O desafio da assimetria tecnológica
A tese central defendida por Rajat Taneja, presidente de tecnologia da Visa, é que a segurança na era da IA não pode mais ser reativa. A assimetria entre atacantes que utilizam modelos agentivos de alta performance e defesas baseadas em intervenção humana cria um risco sistêmico inaceitável. A automação das fases de reconhecimento e exploração em um ataque cibernético permite que agentes maliciosos operem ininterruptamente, explorando falhas de segurança muito antes que engenheiros possam detectá-las.
Historicamente, a segurança corporativa dependia de auditorias manuais e ciclos de correção lentos. Com o advento de modelos como o Mythos, esse modelo tornou-se obsoleto. A Visa argumenta que, se os ataques se tornaram autônomos, as defesas precisam seguir o mesmo caminho, forçando uma mudança de paradigma na arquitetura de TI das grandes instituições financeiras.
Mecanismos de defesa e o novo pipeline de segurança
Para mitigar esses riscos, a Visa está desenvolvendo camadas de abstração, observabilidade e mecanismos de proteção de dados específicos para seus sistemas de comércio autônomo. A abordagem envolve a criação de um framework de segurança de código aberto que transforma a descoberta de vulnerabilidades em um pipeline estruturado e repetível. Em vez de tratar a segurança como um evento isolado, a empresa a incorpora como parte contínua do ciclo de desenvolvimento de software.

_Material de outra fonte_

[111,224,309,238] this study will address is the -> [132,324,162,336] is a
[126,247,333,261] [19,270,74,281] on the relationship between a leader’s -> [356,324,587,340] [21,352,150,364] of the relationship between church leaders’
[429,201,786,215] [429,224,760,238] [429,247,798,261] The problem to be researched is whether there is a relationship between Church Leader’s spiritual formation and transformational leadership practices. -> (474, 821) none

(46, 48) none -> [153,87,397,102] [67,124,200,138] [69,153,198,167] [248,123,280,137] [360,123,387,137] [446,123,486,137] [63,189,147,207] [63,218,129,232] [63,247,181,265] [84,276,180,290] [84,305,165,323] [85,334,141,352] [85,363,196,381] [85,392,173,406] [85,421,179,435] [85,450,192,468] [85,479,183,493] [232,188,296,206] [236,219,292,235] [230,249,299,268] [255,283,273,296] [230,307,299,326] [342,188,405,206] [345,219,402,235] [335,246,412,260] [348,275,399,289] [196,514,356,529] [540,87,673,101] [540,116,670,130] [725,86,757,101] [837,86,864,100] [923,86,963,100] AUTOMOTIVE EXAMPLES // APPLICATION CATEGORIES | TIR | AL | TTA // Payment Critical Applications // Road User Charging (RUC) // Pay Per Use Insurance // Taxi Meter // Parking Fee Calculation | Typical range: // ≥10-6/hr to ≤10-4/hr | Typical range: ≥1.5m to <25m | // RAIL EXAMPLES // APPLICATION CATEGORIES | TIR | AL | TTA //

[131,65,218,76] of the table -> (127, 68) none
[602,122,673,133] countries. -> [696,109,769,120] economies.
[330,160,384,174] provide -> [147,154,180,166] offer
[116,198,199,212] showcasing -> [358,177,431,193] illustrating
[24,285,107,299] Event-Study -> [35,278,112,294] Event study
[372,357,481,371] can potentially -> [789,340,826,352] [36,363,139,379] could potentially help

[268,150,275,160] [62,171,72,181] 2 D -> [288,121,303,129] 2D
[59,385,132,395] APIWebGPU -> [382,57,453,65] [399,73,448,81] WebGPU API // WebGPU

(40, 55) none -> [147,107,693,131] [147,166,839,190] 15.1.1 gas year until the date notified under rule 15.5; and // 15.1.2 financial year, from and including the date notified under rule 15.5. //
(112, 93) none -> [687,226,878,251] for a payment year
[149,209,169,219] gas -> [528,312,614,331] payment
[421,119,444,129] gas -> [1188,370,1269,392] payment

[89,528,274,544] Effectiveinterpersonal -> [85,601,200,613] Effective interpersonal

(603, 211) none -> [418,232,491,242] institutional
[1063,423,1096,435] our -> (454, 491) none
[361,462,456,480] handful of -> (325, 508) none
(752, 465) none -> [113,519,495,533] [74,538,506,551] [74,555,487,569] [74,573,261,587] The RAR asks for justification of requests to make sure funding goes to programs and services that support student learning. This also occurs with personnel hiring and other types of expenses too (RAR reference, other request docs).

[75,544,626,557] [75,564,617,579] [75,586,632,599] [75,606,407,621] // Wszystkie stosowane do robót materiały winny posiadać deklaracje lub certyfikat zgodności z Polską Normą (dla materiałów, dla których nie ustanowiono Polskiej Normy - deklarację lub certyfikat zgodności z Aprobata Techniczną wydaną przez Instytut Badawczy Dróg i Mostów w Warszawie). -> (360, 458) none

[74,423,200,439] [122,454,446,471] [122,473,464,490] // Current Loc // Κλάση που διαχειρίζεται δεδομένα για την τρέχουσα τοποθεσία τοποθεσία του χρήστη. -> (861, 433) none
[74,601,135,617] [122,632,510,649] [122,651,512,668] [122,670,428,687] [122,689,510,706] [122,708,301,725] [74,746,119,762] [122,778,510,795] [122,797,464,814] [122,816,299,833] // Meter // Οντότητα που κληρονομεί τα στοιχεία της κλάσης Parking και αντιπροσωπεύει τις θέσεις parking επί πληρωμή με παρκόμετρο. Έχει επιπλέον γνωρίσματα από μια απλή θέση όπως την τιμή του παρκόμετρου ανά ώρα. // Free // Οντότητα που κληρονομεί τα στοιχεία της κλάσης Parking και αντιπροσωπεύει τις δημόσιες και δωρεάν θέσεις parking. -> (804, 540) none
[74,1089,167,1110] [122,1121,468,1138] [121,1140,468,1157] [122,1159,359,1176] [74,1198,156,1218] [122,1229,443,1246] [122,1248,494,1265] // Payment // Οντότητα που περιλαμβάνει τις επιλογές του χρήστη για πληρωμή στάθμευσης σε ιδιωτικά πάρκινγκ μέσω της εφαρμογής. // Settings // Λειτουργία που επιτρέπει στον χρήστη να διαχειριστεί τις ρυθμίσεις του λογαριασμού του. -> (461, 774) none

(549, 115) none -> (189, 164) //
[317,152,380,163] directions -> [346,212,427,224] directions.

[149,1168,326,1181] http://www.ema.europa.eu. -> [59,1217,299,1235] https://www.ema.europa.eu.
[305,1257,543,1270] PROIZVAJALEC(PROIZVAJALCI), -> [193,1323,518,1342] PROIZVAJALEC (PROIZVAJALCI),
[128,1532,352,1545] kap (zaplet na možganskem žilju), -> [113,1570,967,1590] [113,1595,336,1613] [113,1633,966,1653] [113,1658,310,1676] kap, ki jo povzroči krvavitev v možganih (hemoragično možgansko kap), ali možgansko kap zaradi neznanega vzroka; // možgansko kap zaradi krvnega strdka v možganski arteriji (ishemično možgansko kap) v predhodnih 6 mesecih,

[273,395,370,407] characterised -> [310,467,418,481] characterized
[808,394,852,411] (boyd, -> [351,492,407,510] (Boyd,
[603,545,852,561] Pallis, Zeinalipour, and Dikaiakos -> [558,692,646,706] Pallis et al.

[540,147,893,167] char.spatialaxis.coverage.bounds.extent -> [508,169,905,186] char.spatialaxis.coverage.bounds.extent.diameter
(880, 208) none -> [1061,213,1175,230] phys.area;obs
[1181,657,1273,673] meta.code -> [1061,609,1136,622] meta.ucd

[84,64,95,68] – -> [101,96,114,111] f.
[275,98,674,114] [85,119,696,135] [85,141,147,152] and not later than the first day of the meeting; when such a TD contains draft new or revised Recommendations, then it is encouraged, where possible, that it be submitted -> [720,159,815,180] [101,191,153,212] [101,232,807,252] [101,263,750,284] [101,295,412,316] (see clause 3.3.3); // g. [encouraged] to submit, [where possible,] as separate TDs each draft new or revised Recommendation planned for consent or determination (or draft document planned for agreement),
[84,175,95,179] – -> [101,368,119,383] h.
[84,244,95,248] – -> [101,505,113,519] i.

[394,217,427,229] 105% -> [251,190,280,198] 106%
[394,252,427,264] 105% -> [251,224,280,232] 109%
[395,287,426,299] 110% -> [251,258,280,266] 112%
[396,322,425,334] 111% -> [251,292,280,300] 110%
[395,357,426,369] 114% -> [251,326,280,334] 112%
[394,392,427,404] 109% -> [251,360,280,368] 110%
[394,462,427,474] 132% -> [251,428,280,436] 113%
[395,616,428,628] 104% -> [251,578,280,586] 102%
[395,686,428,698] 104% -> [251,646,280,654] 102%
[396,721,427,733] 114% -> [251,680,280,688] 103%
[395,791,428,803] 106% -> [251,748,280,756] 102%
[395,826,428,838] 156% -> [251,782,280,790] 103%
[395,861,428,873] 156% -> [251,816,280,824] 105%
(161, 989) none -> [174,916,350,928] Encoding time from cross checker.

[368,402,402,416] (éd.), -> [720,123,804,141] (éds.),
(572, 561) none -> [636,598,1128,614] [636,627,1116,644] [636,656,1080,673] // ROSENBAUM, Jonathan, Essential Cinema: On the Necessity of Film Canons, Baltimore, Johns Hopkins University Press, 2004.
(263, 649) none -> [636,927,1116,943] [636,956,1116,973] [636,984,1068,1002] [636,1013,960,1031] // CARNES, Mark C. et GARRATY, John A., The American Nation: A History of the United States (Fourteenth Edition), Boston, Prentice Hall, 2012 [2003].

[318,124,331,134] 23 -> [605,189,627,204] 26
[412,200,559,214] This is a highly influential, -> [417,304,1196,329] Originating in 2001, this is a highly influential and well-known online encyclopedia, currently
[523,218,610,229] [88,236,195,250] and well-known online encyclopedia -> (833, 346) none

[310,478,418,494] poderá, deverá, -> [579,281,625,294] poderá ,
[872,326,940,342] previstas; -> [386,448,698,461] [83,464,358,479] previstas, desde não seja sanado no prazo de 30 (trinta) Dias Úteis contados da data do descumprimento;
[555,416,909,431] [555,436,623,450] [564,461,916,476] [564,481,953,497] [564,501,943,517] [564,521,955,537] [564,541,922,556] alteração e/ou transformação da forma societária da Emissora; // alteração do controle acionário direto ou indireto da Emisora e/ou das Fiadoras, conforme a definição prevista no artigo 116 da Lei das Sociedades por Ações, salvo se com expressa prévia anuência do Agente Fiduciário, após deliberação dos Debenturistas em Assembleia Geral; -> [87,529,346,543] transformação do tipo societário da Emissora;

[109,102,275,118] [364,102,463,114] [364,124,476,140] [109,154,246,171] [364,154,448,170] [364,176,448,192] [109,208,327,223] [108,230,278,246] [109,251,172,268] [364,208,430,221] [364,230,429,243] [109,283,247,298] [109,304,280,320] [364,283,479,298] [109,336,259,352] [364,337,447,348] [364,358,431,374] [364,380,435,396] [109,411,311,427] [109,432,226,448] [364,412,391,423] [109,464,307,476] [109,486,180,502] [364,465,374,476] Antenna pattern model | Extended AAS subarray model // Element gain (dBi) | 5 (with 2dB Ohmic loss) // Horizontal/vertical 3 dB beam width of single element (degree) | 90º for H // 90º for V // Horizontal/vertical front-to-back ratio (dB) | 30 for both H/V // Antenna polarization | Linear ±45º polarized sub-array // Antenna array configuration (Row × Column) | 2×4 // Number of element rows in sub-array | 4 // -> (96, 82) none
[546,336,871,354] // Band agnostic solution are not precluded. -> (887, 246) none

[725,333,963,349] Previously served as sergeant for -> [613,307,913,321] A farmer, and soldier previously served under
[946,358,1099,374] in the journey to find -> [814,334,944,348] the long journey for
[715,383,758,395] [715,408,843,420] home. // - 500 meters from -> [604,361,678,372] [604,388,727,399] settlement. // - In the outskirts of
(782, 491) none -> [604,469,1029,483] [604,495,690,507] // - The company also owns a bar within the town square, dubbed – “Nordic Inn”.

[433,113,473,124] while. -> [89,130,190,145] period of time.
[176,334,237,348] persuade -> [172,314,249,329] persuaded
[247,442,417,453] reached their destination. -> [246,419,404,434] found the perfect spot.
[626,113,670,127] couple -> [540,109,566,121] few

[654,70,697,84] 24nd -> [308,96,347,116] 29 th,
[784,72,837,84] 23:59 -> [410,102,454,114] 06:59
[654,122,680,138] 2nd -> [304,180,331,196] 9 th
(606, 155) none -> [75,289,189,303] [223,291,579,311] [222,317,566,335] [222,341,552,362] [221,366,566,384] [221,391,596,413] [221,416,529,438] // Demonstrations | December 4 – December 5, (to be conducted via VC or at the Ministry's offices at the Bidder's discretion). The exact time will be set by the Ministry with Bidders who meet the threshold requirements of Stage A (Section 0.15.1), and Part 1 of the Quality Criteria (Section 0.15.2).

Esse movimento reflete uma tendência observada em outros gigantes do setor, como Mastercard e Expedia, que também buscam construir camadas de confiança para transações B2B autônomas. A estratégia da Visa consiste em remover a fricção humana do processo de remediação, permitindo que a infraestrutura se auto-corrija ou isole ameaças em tempo real, reduzindo a janela de oportunidade para agentes maliciosos.
Tensões no ecossistema de pagamentos
A transição para sistemas autônomos traz implicações profundas para reguladores e competidores. A preocupação central é como garantir que a automação da segurança não crie novos vetores de erro ou viés. Além disso, a colaboração entre empresas como Visa, Intuit e Cisco em fóruns como o VB Transform sugere que a segurança na era da IA será um esforço de padronização setorial, onde a troca de informações sobre ameaças é tão importante quanto a tecnologia proprietária desenvolvida por cada companhia.
Para o ecossistema brasileiro de fintechs, o caso aponta para a necessidade de investimentos acelerados em infraestrutura de observabilidade. A lição é clara: a resiliência operacional dependerá da capacidade de integrar IA nas camadas mais profundas da arquitetura de sistemas antes que o cenário de ameaças se torne incontrolável.
O futuro das transações sob vigilância autônoma
O que permanece incerto é a eficácia a longo prazo desses sistemas de defesa contra ataques de dia zero que evoluem conforme a própria IA. A capacidade de manter o controle humano sobre decisões críticas, mesmo em ambientes altamente automatizados, continua sendo um ponto de interrogação central para a governança corporativa.
Observar como a Visa e seus pares equilibram a automação com a conformidade regulatória será o próximo passo para entender a viabilidade do comércio autônomo. A tecnologia está evoluindo, mas a questão sobre quem detém o controle final sobre a integridade do sistema permanece aberta.